Nice one Mark, did traffic wardens in 1912 wear a yellow band around their hats?
Regards Robert


----------



## Bill Davies (Sep 5, 2007)

Mark,

Understand a Salvage company is contemplating a new way of 'Raising' the Titanic......................... They are going to lower a case of Viagra down.


----------



## non descript (Nov 18, 2005)

ROBERT HENDERSON said:


> Nice one Mark, did traffic wardens in 1912 wear a yellow band around their hats?
> Regards Robert


No Sir, they were so fast with their tckets they tied a *Blue Riband* round tummies....(Jester)


----------



## billyboy (Jul 6, 2005)

That yellow band round the hat is to discourage drivers from parking on their heads.
When used to use the car parks in the uk i used to get the all day rate ticket. On leaving i used to watch for someone coming in and pass them the ticket. "Its an All day ticket i would tell them". pass it on to someone when you leave Did that loads of times.


----------



## Tmac1720 (Jun 24, 2005)

Tonga said:


> Tmac,
> There was a rumour that the _*Titanic*_ was sent off to sea early (without her sluice valves fitted correctly, and this lead to her sinking) solely because H&W feared she might get a parking ticket if she lay around the yard any longer.. I thought this was a tall story, but I found the ticket for sale the other day on E-Bay..
> (Thumb)
> Mark


Close Mark but it was actually the Olympic after we swapped her for Titanic because the sluice valves were the wrong thread...... By the way I have for sale a few of the genuine holes made by the iceberg (*)) Special offer for SN members, buy two holes get a free sluice valve (Smoke)


----------



## Geoff_E (Nov 24, 2006)

I wouldn't like to think we had any "parking wardens" (or whatever they may wish to call themselves), wheel-clampers or similar "oxygen pirates" on this site.
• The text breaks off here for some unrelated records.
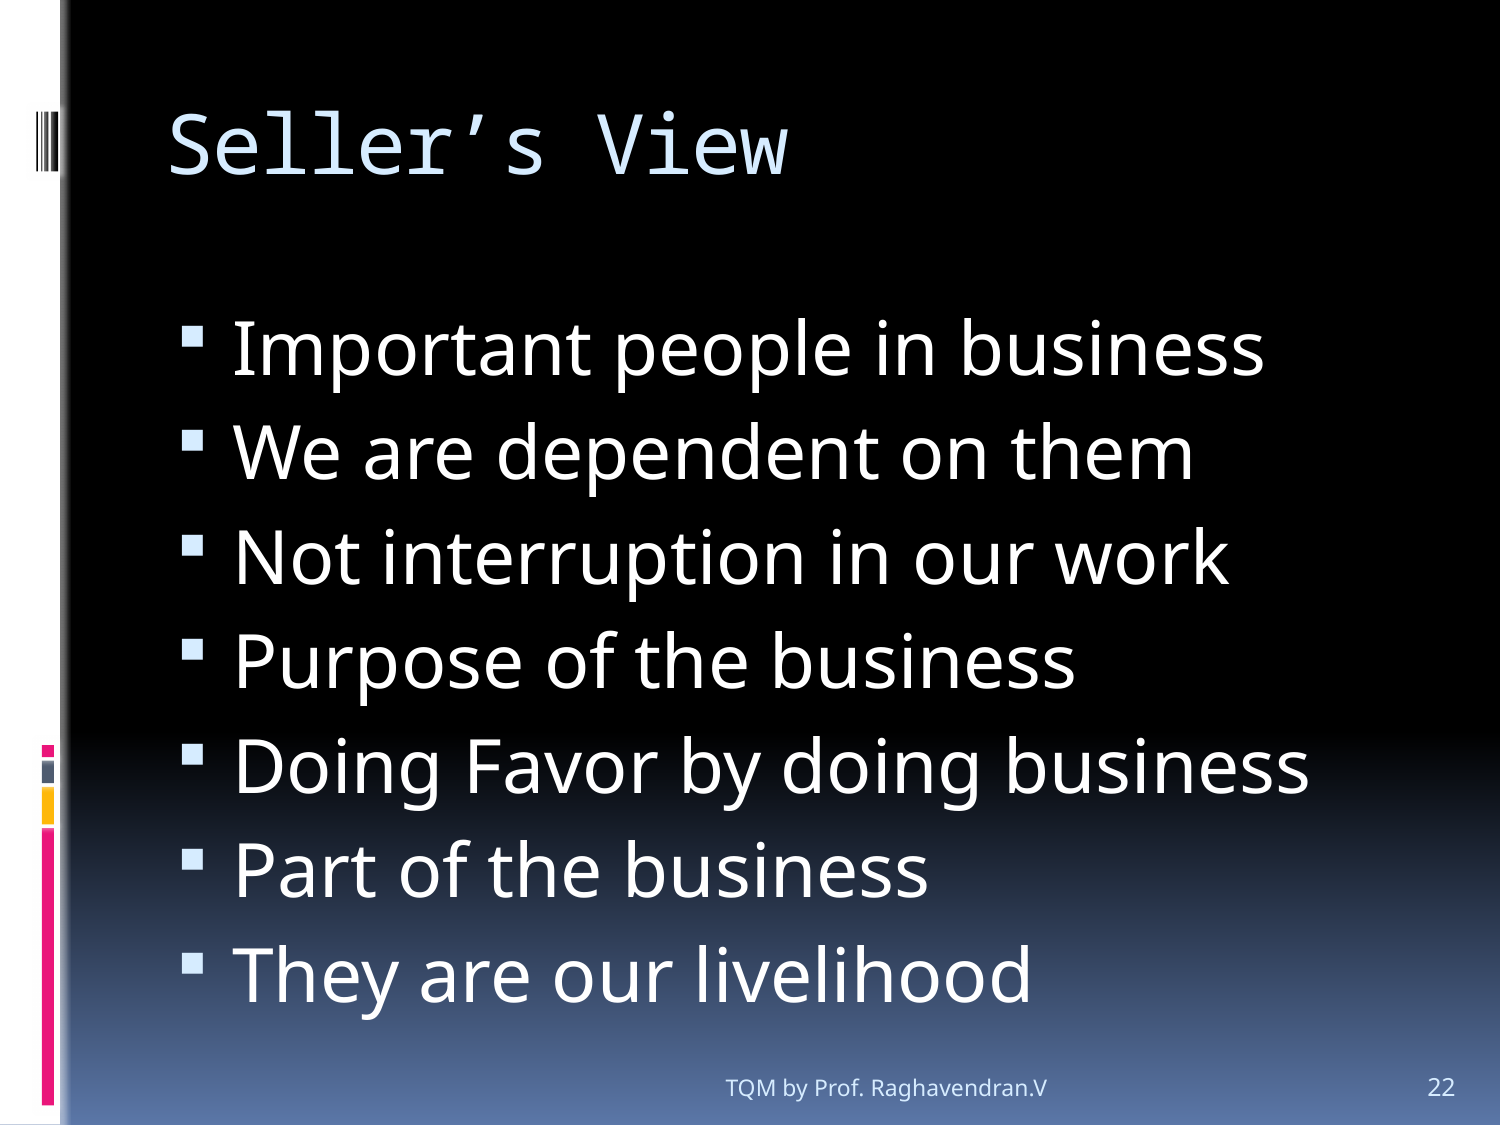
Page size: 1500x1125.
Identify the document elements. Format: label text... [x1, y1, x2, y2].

list Important people in business We are dependent on them Not interruption in our work Purpose of the business Doing Favor by doing business Part of the business They are our livelihood [150, 292, 1425, 1043]
slide_number 22 [1412, 1052, 1488, 1113]
footer TQM by Prof. Raghavendran.V [150, 1052, 1063, 1113]
title Seller’s View [150, 83, 1425, 234]
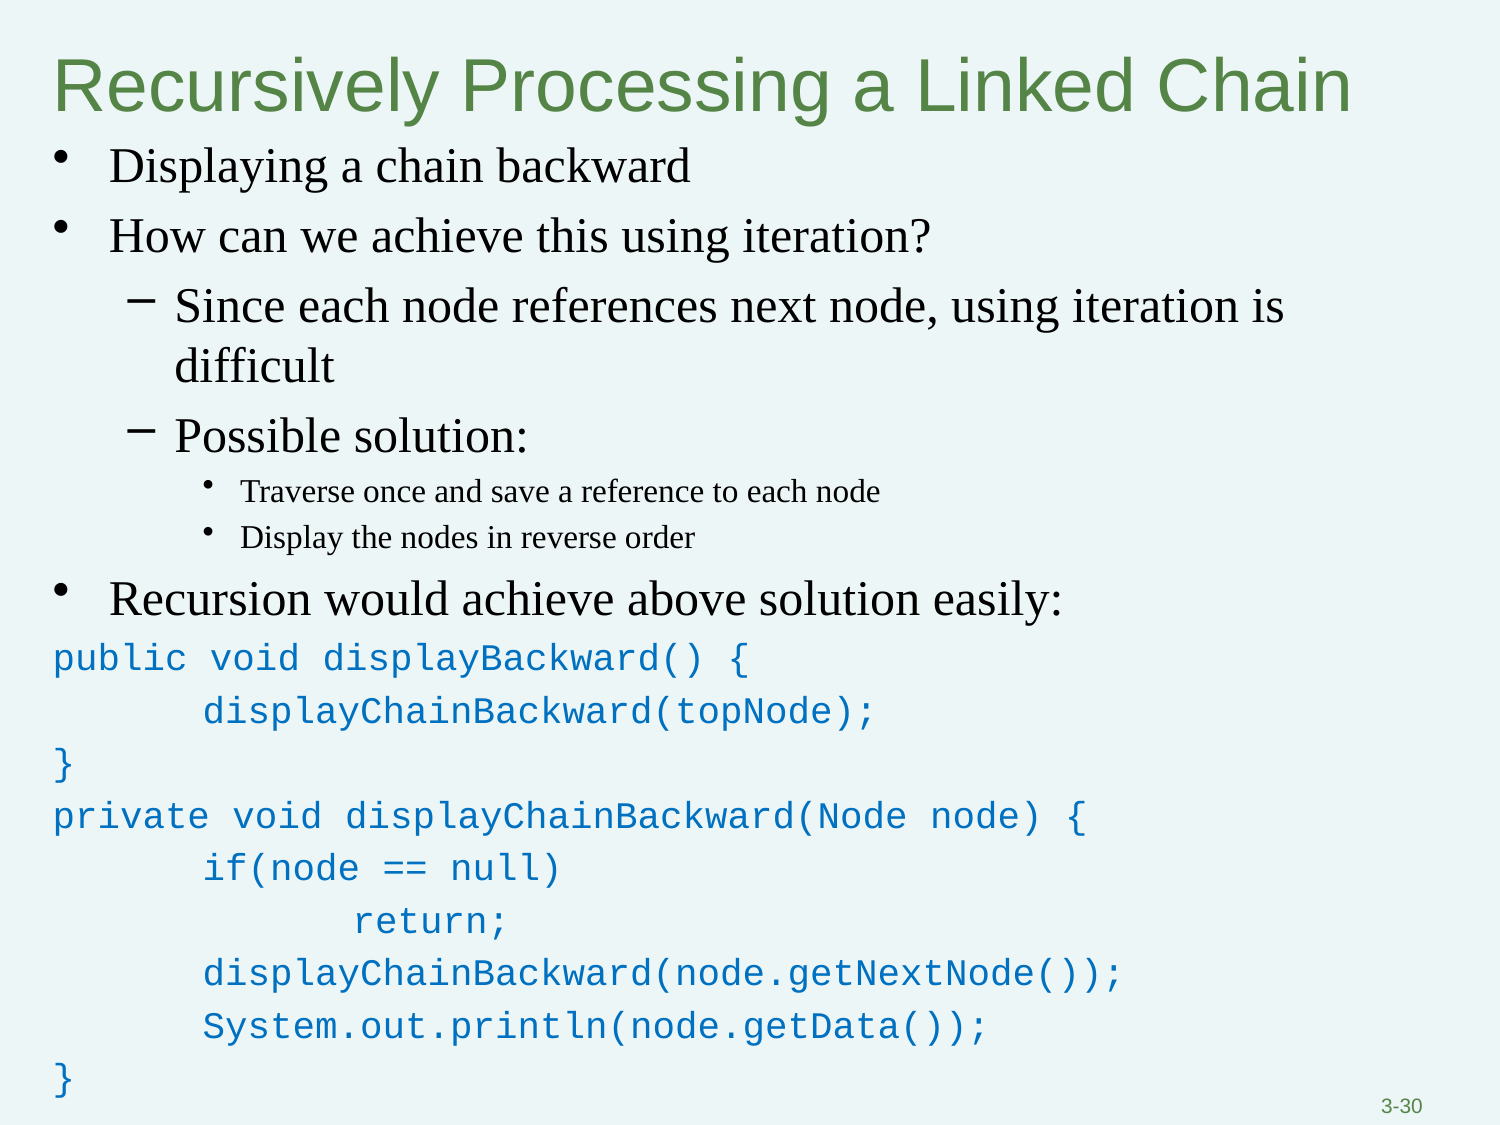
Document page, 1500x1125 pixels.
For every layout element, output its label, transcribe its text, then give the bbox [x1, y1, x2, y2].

list Displaying a chain backward How can we achieve this using iteration? Since each node references next node, using iteration is difficult Possible solution: Traverse once and save a reference to each node Display the nodes in reverse order Recursion would achieve above solution easily: public void displayBackward() { displayChainBackward(topNode); } private void displayChainBackward(Node node) { if(node == null) return; displayChainBackward(node.getNextNode()); System.out.println(node.getData()); } dafsdfas [37, 125, 1438, 988]
slide_number 3-30 [1124, 1049, 1438, 1125]
title Recursively Processing a Linked Chain [37, 0, 1425, 125]
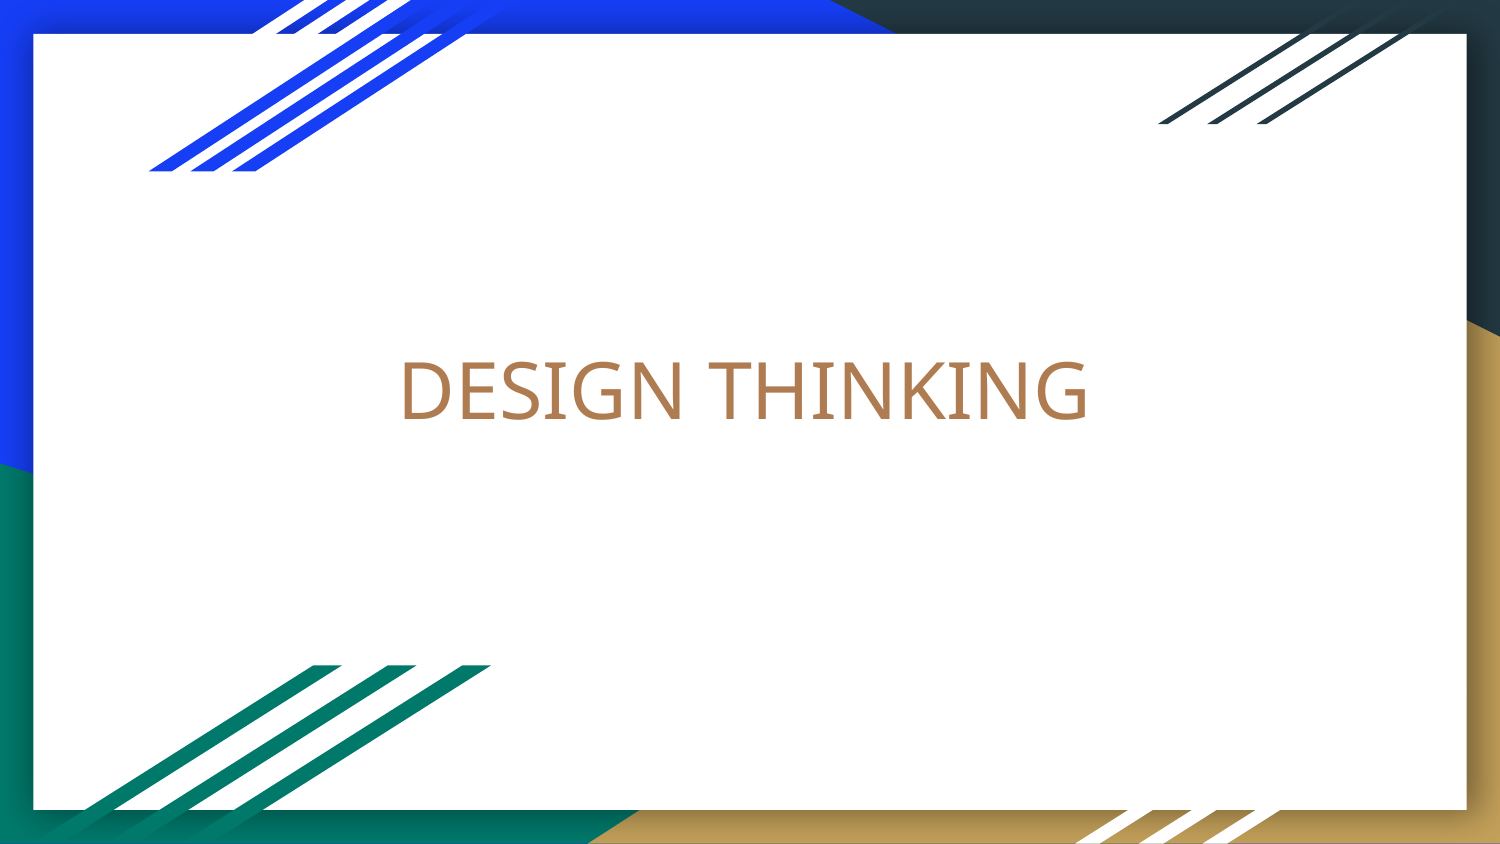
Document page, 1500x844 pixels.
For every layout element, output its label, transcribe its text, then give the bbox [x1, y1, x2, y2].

We really can do without them!


----------



## Tony Breach (Jun 15, 2005)

What would you throw to a drowning traffic warden? Don't try a rope as it may contravene health & safety regulations. Possibly just throw him a friendly farewell wave!

Any other ideas


----------



## Lifeboat1721 (Mar 15, 2007)

It's NOT the 1st time that this kind of thing happened, Last year Morecambe's Hovercraft transporter broke down on an exercise and was left outside the boathouse on the prom, people stayed over night to keep an eye on it But Wardens STILL put a ticket on it,

The ticket was later scrapped.


----------



## omcgarry (Jan 26, 2008)

ROBERT HENDERSON said:


> Nice one Mark, did traffic wardens in 1912 wear a yellow band around their hats?
> Regards Robert


More likely a orange sash !!!


----------



## ROBERT HENDERSON (Apr 11, 2008)

Tony
You could attach a big rock to the rope, and claim on humanitarian grounds you were ending his suffering

Robert


----------



## Tony Breach (Jun 15, 2005)

Robert,
A good idea as long as a knife isn't required to cut the rope. That would be illegal!

Tony


----------